::: RECORDED INFORMATION

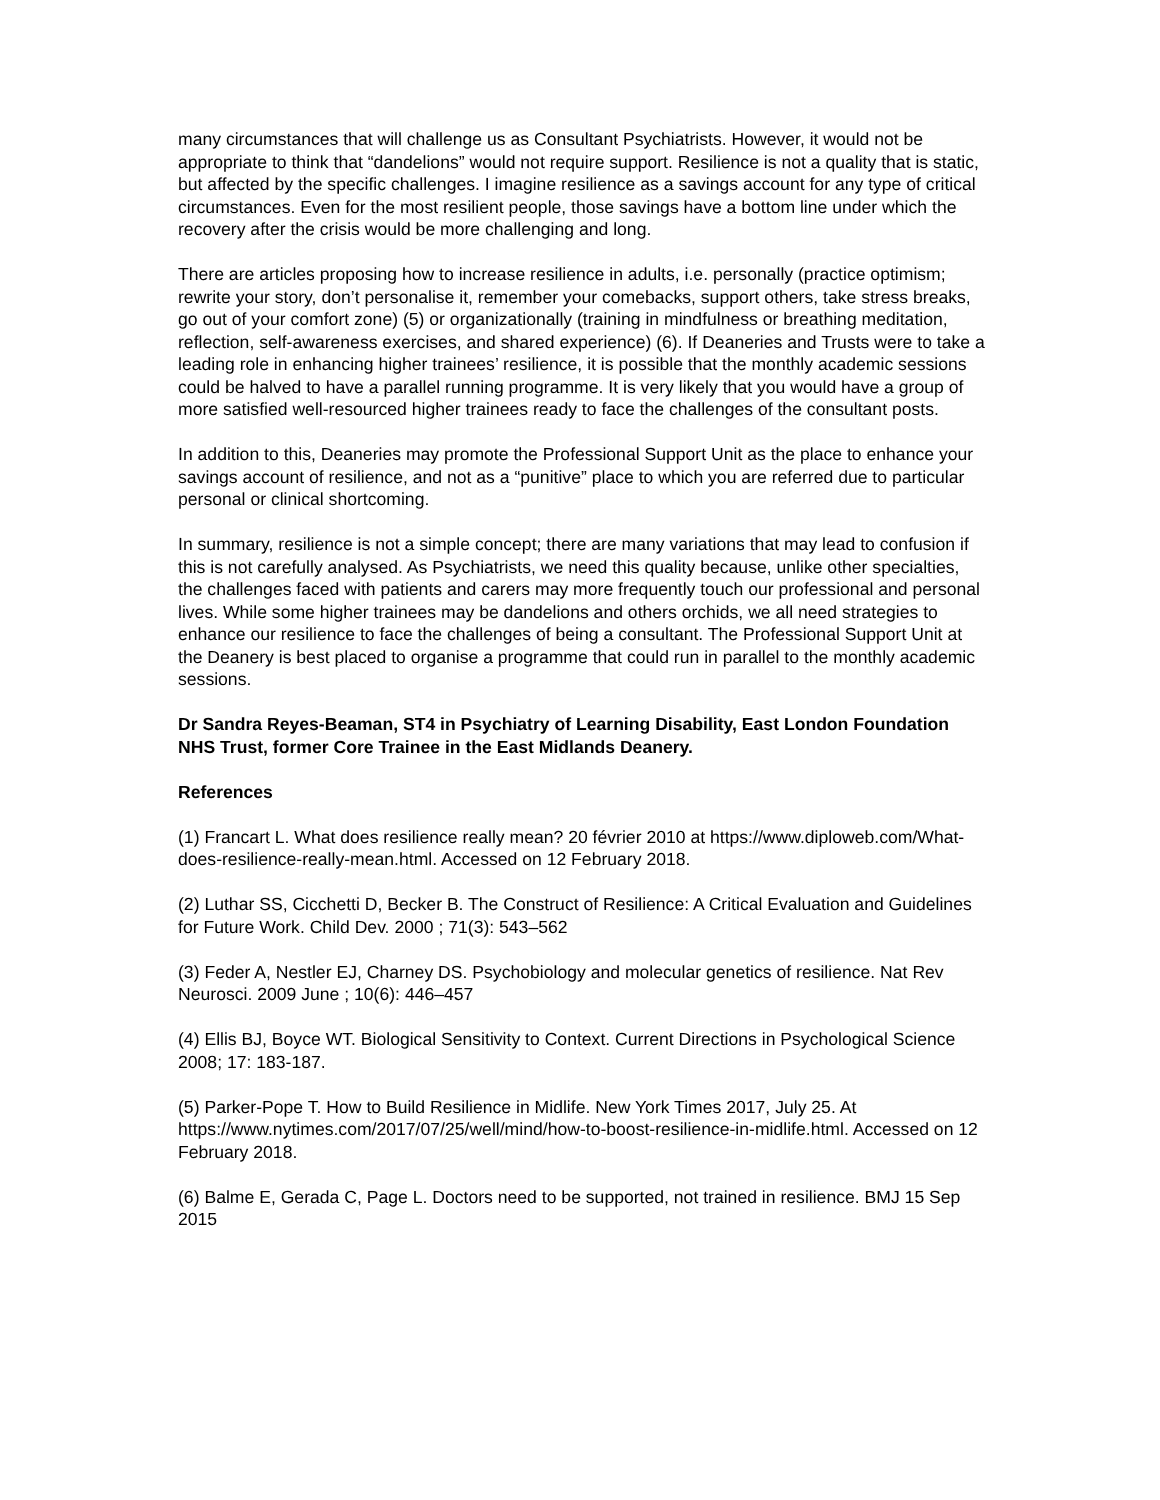many circumstances that will challenge us as Consultant Psychiatrists. However, it would not be appropriate to think that “dandelions” would not require support. Resilience is not a quality that is static, but affected by the specific challenges. I imagine resilience as a savings account for any type of critical circumstances. Even for the most resilient people, those savings have a bottom line under which the recovery after the crisis would be more challenging and long.
There are articles proposing how to increase resilience in adults, i.e. personally (practice optimism; rewrite your story, don’t personalise it, remember your comebacks, support others, take stress breaks, go out of your comfort zone) (5) or organizationally (training in mindfulness or breathing meditation, reflection, self-awareness exercises, and shared experience) (6). If Deaneries and Trusts were to take a leading role in enhancing higher trainees’ resilience, it is possible that the monthly academic sessions could be halved to have a parallel running programme. It is very likely that you would have a group of more satisfied well-resourced higher trainees ready to face the challenges of the consultant posts.
In addition to this, Deaneries may promote the Professional Support Unit as the place to enhance your savings account of resilience, and not as a “punitive” place to which you are referred due to particular personal or clinical shortcoming.
In summary, resilience is not a simple concept; there are many variations that may lead to confusion if this is not carefully analysed. As Psychiatrists, we need this quality because, unlike other specialties, the challenges faced with patients and carers may more frequently touch our professional and personal lives. While some higher trainees may be dandelions and others orchids, we all need strategies to enhance our resilience to face the challenges of being a consultant. The Professional Support Unit at the Deanery is best placed to organise a programme that could run in parallel to the monthly academic sessions.
Dr Sandra Reyes-Beaman, ST4 in Psychiatry of Learning Disability, East London Foundation NHS Trust, former Core Trainee in the East Midlands Deanery.
References
(1) Francart L. What does resilience really mean? 20 février 2010 at https://www.diploweb.com/What-does-resilience-really-mean.html. Accessed on 12 February 2018.
(2) Luthar SS, Cicchetti D, Becker B. The Construct of Resilience: A Critical Evaluation and Guidelines for Future Work. Child Dev. 2000 ; 71(3): 543–562
(3) Feder A, Nestler EJ, Charney DS. Psychobiology and molecular genetics of resilience. Nat Rev Neurosci. 2009 June ; 10(6): 446–457
(4) Ellis BJ, Boyce WT. Biological Sensitivity to Context. Current Directions in Psychological Science 2008; 17: 183-187.
(5) Parker-Pope T. How to Build Resilience in Midlife. New York Times 2017, July 25. At https://www.nytimes.com/2017/07/25/well/mind/how-to-boost-resilience-in-midlife.html. Accessed on 12 February 2018.
(6) Balme E, Gerada C, Page L. Doctors need to be supported, not trained in resilience. BMJ 15 Sep 2015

::::::

● **HOW TO COMPLETE THIS TASK**
Go over the records above line by line and count those holding the word "face". Reply only with the number.

● **ANSWER TO THE PROBLEM**
2